Set in Germany in 1999, this riff on Don Siegel’s “The Beguiled” includes storylines about compulsory lesbianism, SAT-vocabulary-heavy treatises on academic feminism, a debate about the role of trans women in women-only spaces, (mostly unrelated) threats of castration, snippets of gay male pornography (a LaBruce obsession), and several nubile actresses in sexy Catholic-schoolgirl uniforms, their skin-tight miniskirts so meager you can catch more than a glimpse of underwear.

Why is the next generation of anti-men revolutionaries dressed for the male gaze? If you’re the kind of viewer who expects basic coherence from a movie, “The Misandrists” is probably not for you.

LaBruce’s technique here — and for some of the auteur’s admirers, its probable selling point — is to constantly throw provocations at the audience in the hopes that one of the taboos that he breaks will elicit a reaction. But the result feels haphazard, rendering the 85-minute running time a slog, and is stuffed with bad-on-purpose lines like, “Wake up and smell the estrogen.” Because goading is the film’s ultimate goal, there’s not enough attention paid to basic storytelling elements, like the barely-there characterization and the across-the-board atrocious acting.

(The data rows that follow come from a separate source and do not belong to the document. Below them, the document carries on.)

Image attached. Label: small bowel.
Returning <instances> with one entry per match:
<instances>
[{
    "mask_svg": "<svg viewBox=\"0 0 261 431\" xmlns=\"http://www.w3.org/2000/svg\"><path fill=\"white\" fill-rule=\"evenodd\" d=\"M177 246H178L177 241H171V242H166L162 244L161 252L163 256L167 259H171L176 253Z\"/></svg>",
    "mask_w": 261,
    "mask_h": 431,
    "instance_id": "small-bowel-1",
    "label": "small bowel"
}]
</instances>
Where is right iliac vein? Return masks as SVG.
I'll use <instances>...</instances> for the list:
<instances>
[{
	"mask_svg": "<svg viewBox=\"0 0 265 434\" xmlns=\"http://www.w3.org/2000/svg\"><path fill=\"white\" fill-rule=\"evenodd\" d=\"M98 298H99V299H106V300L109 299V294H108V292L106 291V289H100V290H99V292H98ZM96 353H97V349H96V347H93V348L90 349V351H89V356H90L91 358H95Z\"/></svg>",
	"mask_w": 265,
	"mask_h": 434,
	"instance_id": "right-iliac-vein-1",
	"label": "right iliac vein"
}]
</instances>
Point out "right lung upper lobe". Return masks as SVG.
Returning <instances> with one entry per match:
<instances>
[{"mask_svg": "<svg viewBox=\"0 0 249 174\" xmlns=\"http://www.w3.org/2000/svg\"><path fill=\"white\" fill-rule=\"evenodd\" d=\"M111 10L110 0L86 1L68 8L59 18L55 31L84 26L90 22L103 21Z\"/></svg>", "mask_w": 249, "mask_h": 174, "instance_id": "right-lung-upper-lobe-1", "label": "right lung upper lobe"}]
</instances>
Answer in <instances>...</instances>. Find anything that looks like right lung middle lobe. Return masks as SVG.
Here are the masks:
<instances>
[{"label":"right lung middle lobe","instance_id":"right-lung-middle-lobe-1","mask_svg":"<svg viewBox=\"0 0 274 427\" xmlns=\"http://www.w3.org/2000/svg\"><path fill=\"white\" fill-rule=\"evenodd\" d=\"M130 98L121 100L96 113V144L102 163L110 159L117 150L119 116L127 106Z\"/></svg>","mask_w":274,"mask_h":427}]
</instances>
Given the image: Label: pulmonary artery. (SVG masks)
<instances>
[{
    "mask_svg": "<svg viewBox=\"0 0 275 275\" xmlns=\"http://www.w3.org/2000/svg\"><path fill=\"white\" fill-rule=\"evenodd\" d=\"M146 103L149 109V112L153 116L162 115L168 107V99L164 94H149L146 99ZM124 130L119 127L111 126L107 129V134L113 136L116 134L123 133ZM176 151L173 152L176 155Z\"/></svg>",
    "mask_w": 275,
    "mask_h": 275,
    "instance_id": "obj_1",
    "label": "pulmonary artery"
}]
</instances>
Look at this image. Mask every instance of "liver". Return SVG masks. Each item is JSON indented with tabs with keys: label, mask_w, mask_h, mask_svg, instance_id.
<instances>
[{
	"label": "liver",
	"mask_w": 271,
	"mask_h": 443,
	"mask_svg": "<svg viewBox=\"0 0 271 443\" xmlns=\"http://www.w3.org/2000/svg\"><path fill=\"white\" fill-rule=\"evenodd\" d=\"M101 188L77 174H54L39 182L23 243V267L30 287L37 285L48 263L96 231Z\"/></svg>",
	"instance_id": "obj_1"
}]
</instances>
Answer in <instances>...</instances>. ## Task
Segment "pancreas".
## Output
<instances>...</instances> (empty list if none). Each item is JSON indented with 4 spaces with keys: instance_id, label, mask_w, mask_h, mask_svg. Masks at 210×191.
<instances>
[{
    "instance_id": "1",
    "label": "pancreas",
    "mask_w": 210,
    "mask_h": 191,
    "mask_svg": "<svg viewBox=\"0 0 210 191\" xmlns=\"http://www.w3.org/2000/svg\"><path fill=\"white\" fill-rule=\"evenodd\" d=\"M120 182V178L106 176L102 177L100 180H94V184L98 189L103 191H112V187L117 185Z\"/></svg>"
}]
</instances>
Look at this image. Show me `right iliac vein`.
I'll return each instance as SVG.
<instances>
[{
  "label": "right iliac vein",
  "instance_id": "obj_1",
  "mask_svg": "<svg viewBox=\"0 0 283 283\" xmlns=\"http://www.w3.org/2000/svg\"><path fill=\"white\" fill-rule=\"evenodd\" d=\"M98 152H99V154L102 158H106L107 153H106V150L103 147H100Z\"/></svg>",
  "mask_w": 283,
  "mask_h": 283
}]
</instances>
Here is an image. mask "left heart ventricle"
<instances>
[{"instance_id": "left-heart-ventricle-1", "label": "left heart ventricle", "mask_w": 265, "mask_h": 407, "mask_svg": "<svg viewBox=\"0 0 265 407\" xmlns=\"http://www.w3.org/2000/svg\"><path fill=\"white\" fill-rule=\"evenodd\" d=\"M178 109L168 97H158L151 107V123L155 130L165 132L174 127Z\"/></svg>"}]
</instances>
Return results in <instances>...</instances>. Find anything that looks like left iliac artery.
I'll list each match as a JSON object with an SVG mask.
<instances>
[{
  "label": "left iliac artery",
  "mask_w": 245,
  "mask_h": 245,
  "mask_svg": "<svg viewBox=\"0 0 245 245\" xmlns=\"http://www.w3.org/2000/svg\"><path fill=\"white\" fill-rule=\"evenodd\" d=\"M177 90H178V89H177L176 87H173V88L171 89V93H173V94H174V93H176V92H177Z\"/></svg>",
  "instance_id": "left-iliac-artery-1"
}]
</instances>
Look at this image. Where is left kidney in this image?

And in too many scenes, it’s simply unclear what the writer-director’s intention is. Are we supposed to take the Female Liberation Army’s mission to make the world a better place, for example, as mere foolhardiness? Creative idealism? A surprisingly effective tactic? In lieu of the productive ambivalence LaBruce may be going for, all I’ve got is my hands up in the air.

But the film’s greatest disappointment is how empty and irrelevant its lampooning feels. Despite renewed attacks from the right, particularly since 2016, feminism has become a driving force in pop culture — and thus ripe for a comic reckoning. Shows like “Girls,” “Broad City,” “Crazy Ex-Girlfriend,” and “Inside Amy Schumer,” as well as sites like Reductress, have captured the zeitgeist by engaging with the feminism of today, not the cobwebbed version of the “Mad Men” years that has few adherents or influence in the 21st century.

An eleventh-hour burst of hard-to-watch violence does get closer to true impropriety, but with so little investment stored up in the characters, it registers as a hollow shock. In the end, the only transgression “The Misandrists” really commits is self-satisfied solipsism.